Its remains came from the Konservat-Lagerstätte of Las Hoyas, Cuenca, Spain. The holotype (LH13500), housed in the collection of Museo de las Ciencias de Castilla-La Mancha (es), consists on both slab and counterslab preserving mainly the thoracic region, part of the neck and both almost complete forelimbs of an adult specimen.[1] It also preserves remains of the body, primary, secondary feathers and a bastard wing which have been covered by layers of limonite as a result of the fossilization process.[1] The preservation is consistent with the taphonomic processes associated with obruption, stagnation and the action of microbial mats in the locality[3] that have yielded a wide variety of examples of soft-tissue preservation (e.g.: connective tissues in fishes and theropods[3] or insect wings[4]). Most of the osteological features of the holotype became apparent only after its acid preparation and transference to a resin cast.

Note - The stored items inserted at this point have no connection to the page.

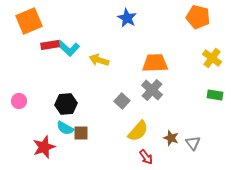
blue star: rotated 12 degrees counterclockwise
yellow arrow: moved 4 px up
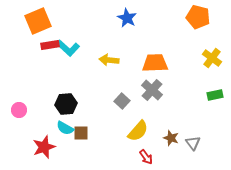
orange square: moved 9 px right
yellow arrow: moved 10 px right; rotated 12 degrees counterclockwise
green rectangle: rotated 21 degrees counterclockwise
pink circle: moved 9 px down
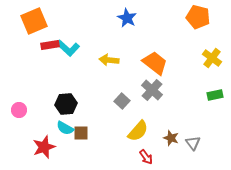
orange square: moved 4 px left
orange trapezoid: rotated 40 degrees clockwise
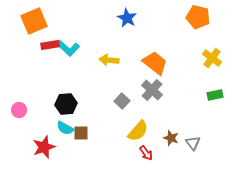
red arrow: moved 4 px up
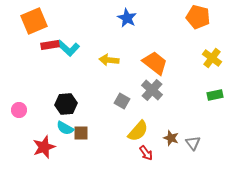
gray square: rotated 14 degrees counterclockwise
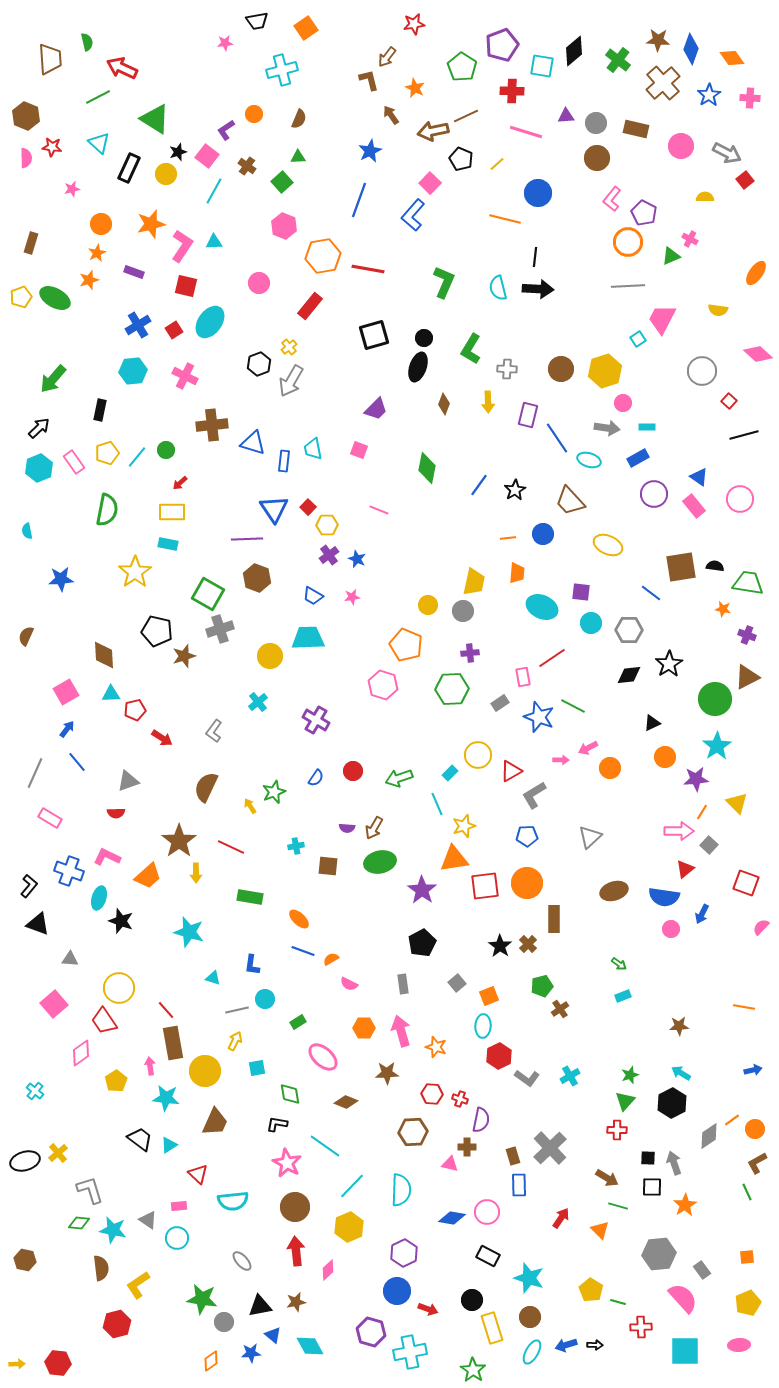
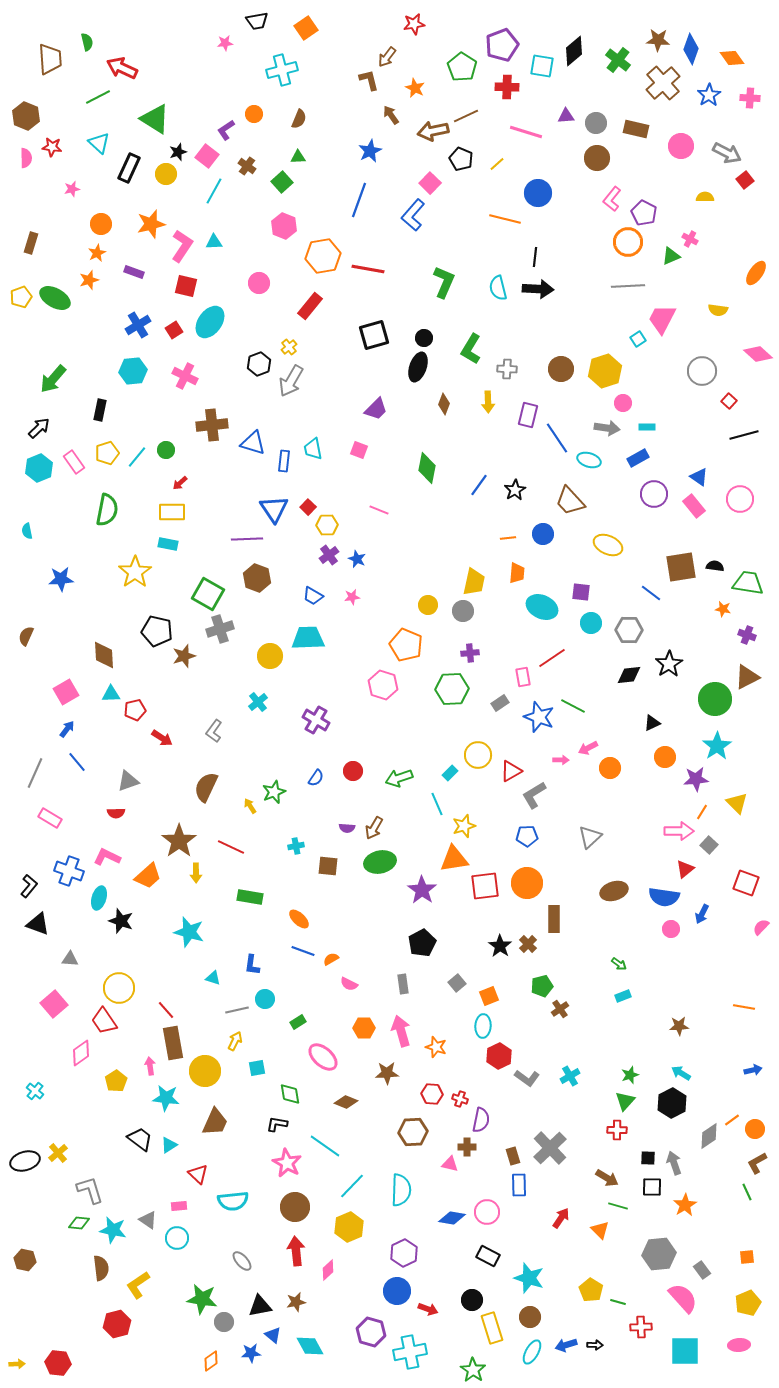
red cross at (512, 91): moved 5 px left, 4 px up
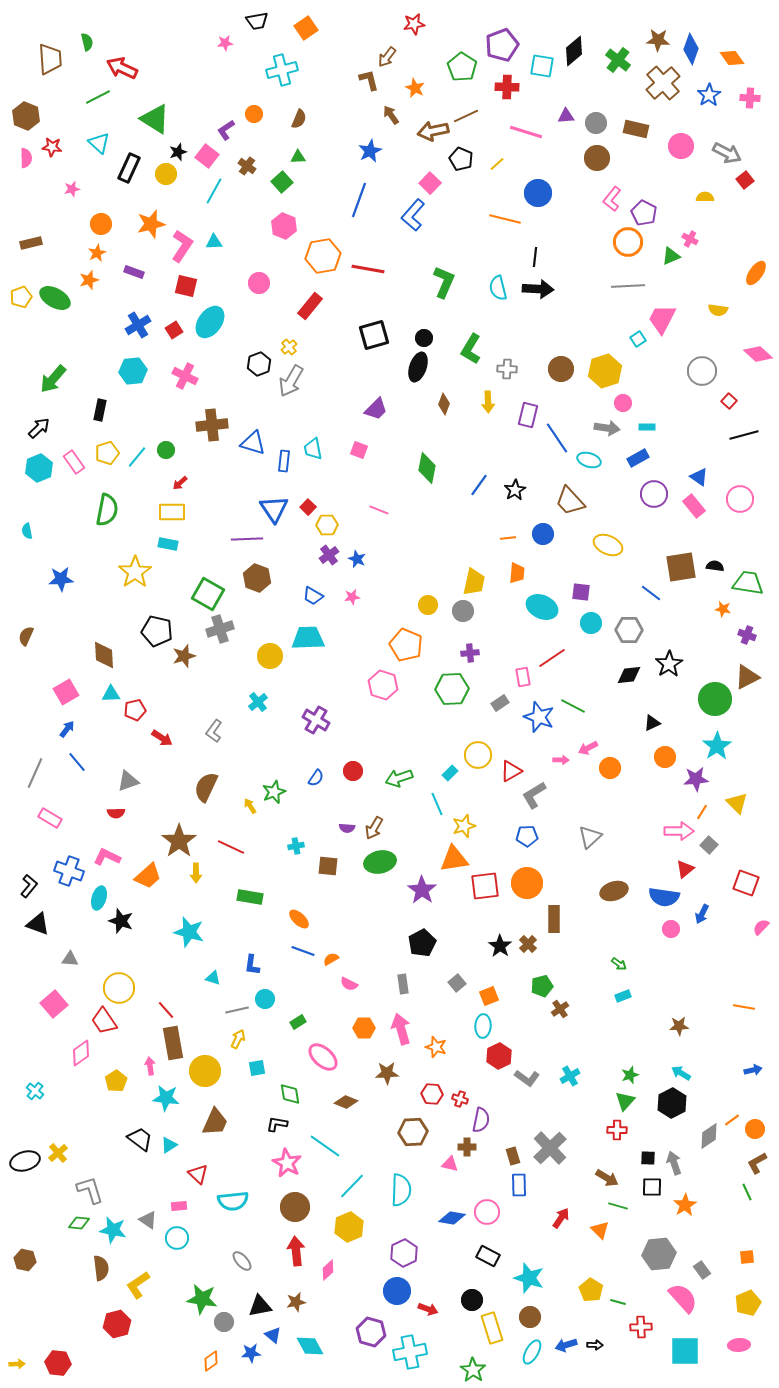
brown rectangle at (31, 243): rotated 60 degrees clockwise
pink arrow at (401, 1031): moved 2 px up
yellow arrow at (235, 1041): moved 3 px right, 2 px up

Paleobiology and paleoecologyEdit

E. hoyasi was roughly the size of a little fringilid with a wingspan of nearly 20 cm.[1] The presence of alula and a complete set of aerodynamic asymmetric feathers arranged forming a modern wing,[5] indicate well develop flight capabilities, as in many other enantiornithine taxa.[6] Its hindlimb morphology remain uncertain as no material of this kind referable to the genus has been found to date.

The holotype preserves concentrated remains of crustacean cuticles in the area of the abdomen, interpreted as its last meal.[2] It provided the first direct evidence of feeding behaviour in Enantiornithes and in Mesozoic birds in general, though, since then, more examples of undigested food associated with enantiornithine specimens have been discovered reporting a wide variety of feeding habits.[6] This fact has been interpreted as evidence of an ecological role in Eoalulavis similar to that of extant waders; living mainly in the shore seeking for little invertebrates in a similar way of modern turnstones.[4]

The locality of Las Hoyas was in the Barremian a seasonal subtropical wetland ecologically dominated by fully aquatic organisms (e.g.: holostean fishes).[4] The avifauna of the locality includes so far two more enantiornithine taxa: the sparrow-sized Iberomesornis romerali[7] and the pigeon-sized Concornis lacustris.[7] Eoalulavis hoyasi is believed to be the most linked to a semi-aquatic environment of the three.